I have just tiled and external deck under verandah with ultra porous sandstone tiles and now wondering about grouting them. 
Can I flood surface of tiles with water to help cleaning grout off after doing joints? Only prob may be "thinning" of grout.
Or should we seal tiles with a sealer first then grout? 
Any Ideas please
I dont wish to spend Xmas cleaning them up. 
Andrew

----------


## cherub65

Seal tiles first.
Bondall do a limestone and sandstone sealer dries natural (test on spare tile first)
If its glued directly  on compressed make sure you use a flexible grout, and you should have expansion joints were sheet joins are. These should be silicone.

----------


## Tools

You can buy a gun do do the job and it looks like the big sausage guns for caulking. 
Tools

----------


## AndrewPatrol

So is that like a silicone gun and empty tube setup - if so do you know where to get them. I'm in melb.

----------


## Tools

> The gun tools is talking about  actually takes silicone sausages or glue, not mortar mixes. You could use silicone if you wish but a lot harder to do

    No they don't. All Iwas saying is that they look similar. Here is some links. Not exactly the type I had in mind but you get the idea.

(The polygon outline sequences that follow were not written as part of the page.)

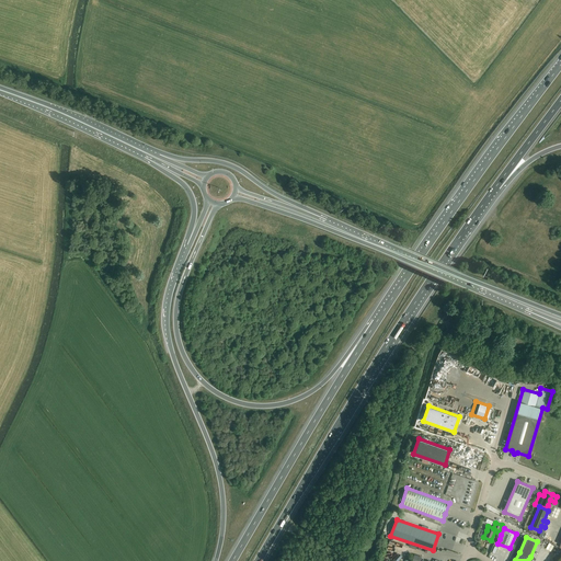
All buildings are outlined.
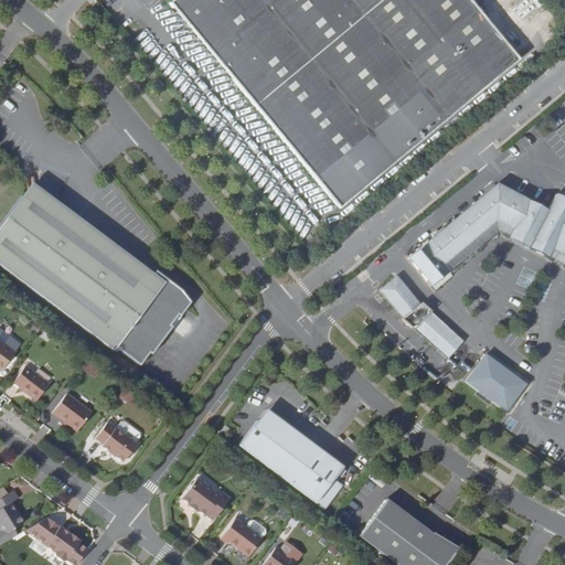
[(172,0),(170,2),(178,12),(192,0),(172,0)]
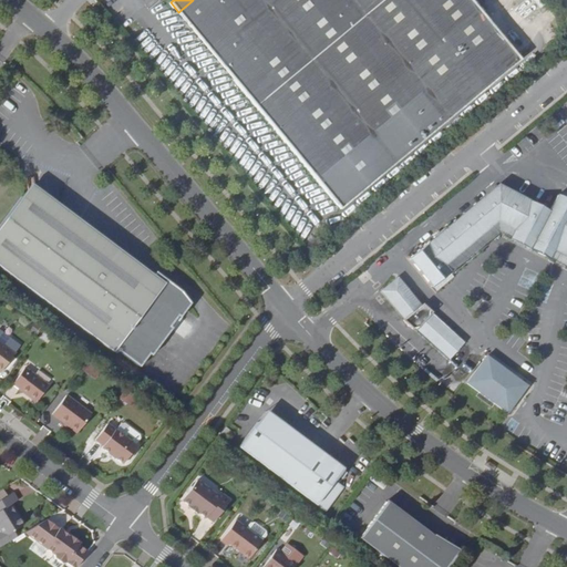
[(193,0),(178,12),(235,78),(233,80),(339,209),(518,61),(468,0),(193,0)]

I think I have seen them at Bunnies or at David Mitchell's.   http://www.diamondway.com.au/images/..._gun_large.jpg Svenic Australia - Application Equipment - Other Guns and Dispensers Point Master Repointing gun available from Thor Helical Australia  
Tools

----------


## cherub65

Sorry dude i deleted post straight after posting as i saw one cheers :Blush7:

----------


## AndrewPatrol

bought one of those svenik (?) guns today and cant wait to give it a whirl. Looks the business. Nice fella to deal with at Diamond Way.

----------